Increasingly, providers of commercial digital content fear "Napsterization"-widespread
copying and re-distribution of digital content, and, the industry recognizes
that publishers need an adequate, affordable digital rights management (DRM)
solution to maintain effective business models in the face of disintermediation.
However, any kind of DRM solution, particularly as applied to educational content,
must also be easy to use for both teachers and students and not create new barriers
to incorporating educational content into online teaching and learning. Perhaps
what we need is an Apple iTunes for digitized educational content-a consumer-friendly
approach that encourages access to a wide range of content for the end user,
but, through effective application of DRM, d'es so in a way that preserves a
business model for the commercial content providers.
A New Face for Content in the Networked Learning Environment
I believe there are multiple transformations taking place simultaneously around
learning content. On the technology side, the mechanisms for creation and distribution
of content are opening up the process to participants and to previously unimaginable
scales, both large (world-wide distribution) and small (granular RLOs). Concurrently,
the ways in which teachers, learners and researchers combine and use these resources
are transforming our approaches to instruction, research and evaluation. We
cannot separate these two revolutions, because each feeds the other.

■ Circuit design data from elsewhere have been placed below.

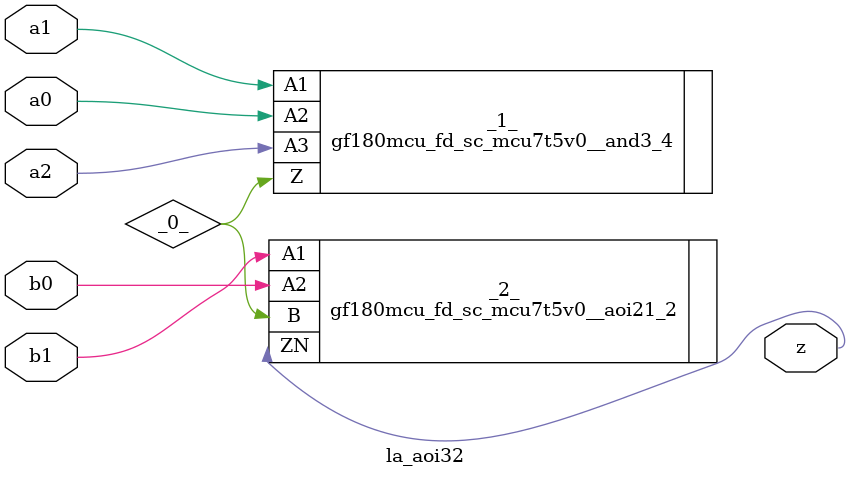
<source format=v>

/* Generated by Yosys 0.44 (git sha1 80ba43d26, g++ 11.4.0-1ubuntu1~22.04 -fPIC -O3) */

(* top =  1  *)
(* src = "generated" *)
module la_aoi32 (
    a0,
    a1,
    a2,
    b0,
    b1,
    z
);
  wire _0_;
  (* src = "generated" *)
  input a0;
  wire a0;
  (* src = "generated" *)
  input a1;
  wire a1;
  (* src = "generated" *)
  input a2;
  wire a2;
  (* src = "generated" *)
  input b0;
  wire b0;
  (* src = "generated" *)
  input b1;
  wire b1;
  (* src = "generated" *)
  output z;
  wire z;
  gf180mcu_fd_sc_mcu7t5v0__and3_4 _1_ (
      .A1(a1),
      .A2(a0),
      .A3(a2),
      .Z (_0_)
  );
  gf180mcu_fd_sc_mcu7t5v0__aoi21_2 _2_ (
      .A1(b1),
      .A2(b0),
      .B (_0_),
      .ZN(z)
  );
endmodule

</source>
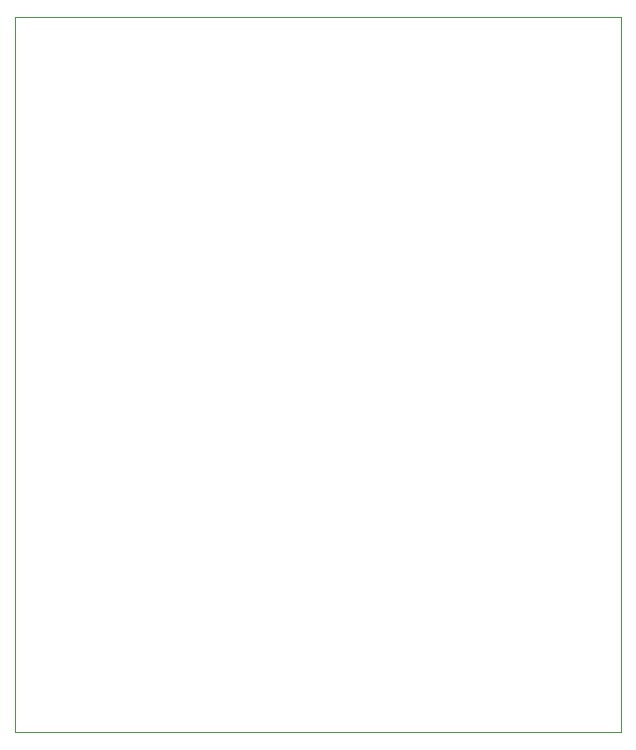
<source format=gbr>
%FSTAX23Y23*%
%MOMM*%
%SFA1B1*%

%IPPOS*%
%ADD122C,0.025400*%
G54D122*
X0Y0D02*
X51259D01*
Y60499*
X0*
Y0*
M02*
</source>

The journey to transform the Internet into a powerful environment for learning
is far from over. While the education community may have successfully addressed
the initial goal of getting courses online, that's merely a first step, a foundation
that prepares us for grasping a grander goal ahead. While aggregating and re-purposing
the mix of commercial and noncommercial resources remains challenging, the technological
and pedagogical revolutions taking place around learning content move us closer
to the vision of a Networked Learning Environment, where any teacher, student
or researcher has the ability to access any resource any time from anywhere.